Und zu meiner frage: ... und welche WLAN Client kann man für meinen PC ist zu empfehlen ???


----------



## Don-Camilo (5. Oktober 2017)

welchen WLAN Stick könnt Ihr mir für meine FritzBox 7490(OS 6.90) empfehlen:

Dual Band USB WLAN Stick N - 867Mbps WiFi 5GHz + 2.4GHz: Amazon.de: Computer & Zubehor
Dual Band USB WLAN Stick N - 300Mbps WiFi 5GHz + 2.4GHz: Amazon.de: Computer & Zubehor
AVM FRITZ!WLAN Stick AC 430 MU-MIMO: Amazon.de: Computer & Zubehor
AVM FRITZ!WLAN Stick AC 860 5 GHz deutschsprachige: Amazon.de: Computer & Zubehor
CSL - Wireless AC1200 Wlan Stick: Amazon.de: Computer & Zubehor

Vielen Dank für die Hilfe!

LG DC


----------



## Matusalem (6. Oktober 2017)

Spontan würde ich persönlich die Sticks 1, 4, 5 bevorzugen, da diese IEEE802.11ac unterstützen.
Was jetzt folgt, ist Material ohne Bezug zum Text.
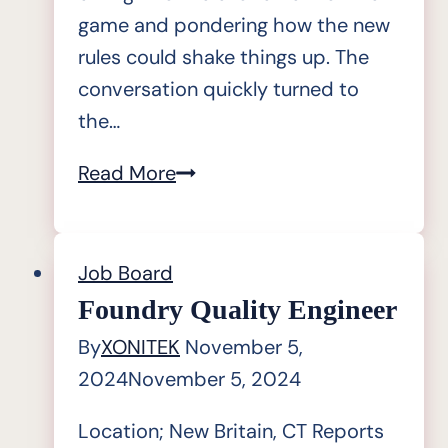
game and pondering how the new
rules could shake things up. The
conversation quickly turned to
the…
The
Read More
Outliers
Inn
|
Job Board
Artificial
Foundry Quality Engineer
Intelligence
By
XONITEK
November 5,
(AI)
2024
November 5, 2024
Location; New Britain, CT Reports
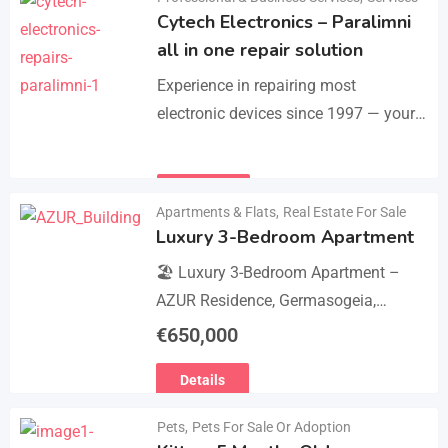
Cytech Electronics – Paralimni
all in one repair solution
Experience in repairing most
electronic devices since 1997 — your
one-stop solution for all repairs.
iPhone, Android phones, MacBooks,
Details
laptops, tablets, game consoles, PCs,
Apartments & Flats
,
Real Estate For Sale
BGA-level…
Luxury 3-Bedroom Apartment
🏖 Luxury 3-Bedroom Apartment –
AZUR Residence, Germasogeia,
Limassol 🏖 Live just a few metres
€
650,000
from the beach in this newly
Details
refurbished second-floor apartment,
finished…
Pets
,
Pets For Sale Or Adoption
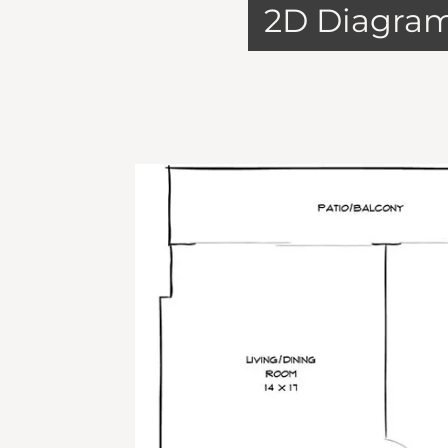
2D Diagra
Jetzt hängt es von der Signalausbreitung in Deiner Wohnung ab ob Du diese zum Vorteil nutzen kannst.

Ich selbst würde mir allerdings ein Produkt wie dieses kaufen. Da kann ich die Antenne so platzieren, dass ich noch einmal 2-3 dBm gewinne.
USB 3.0 WLAN AC1200 Dual Band Netzwerkadapter | sehr: Amazon.de: Computer & Zubehor


----------



## Don-Camilo (11. Oktober 2017)

... würde die Intel Karte AC 7260 einen geschwindigkeitschub geben, bei dem Stick (kann nur die 5GHz Kanäle 36-48) habe ich jetzt eine Übertragungsrate in meiner FritzBox 7490 (Router ist ca. 15 meter entfernt) von ca. 5 GHz→263 Mbit/s ...
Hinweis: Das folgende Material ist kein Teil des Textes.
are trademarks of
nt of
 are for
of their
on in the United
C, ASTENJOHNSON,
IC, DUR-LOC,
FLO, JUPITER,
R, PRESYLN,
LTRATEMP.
Intel Wireless-AC 7260 + Bluetooth Rev.2 Preisvergleich | Geizhals Deutschland
Gigabyte GC-WB867D-I Rev. 1.0 Preisvergleich | Geizhals Deutschland

... Karte oder USB 3.0 WLAN AC 1200 Adapter ...?

Lieben Gruß ... DC


----------



## ludscha (11. Oktober 2017)

Servus,

ich habe den TP-Link Archer T9E, kostet zwar ein bischen mehr als deine Verlinkten, aber funtzt bei mir seit 2 Jahren fehlerfrei.

TP-Link Archer T9E Preisvergleich | Geizhals Deutschland


Ich hatte  vorher auch ein paar Sticks, aber ständig Verbinungungsabrisse, darum bin ich zur Karte gewechselt und seit dem ist Ruhe.

Mfg
ludscha


----------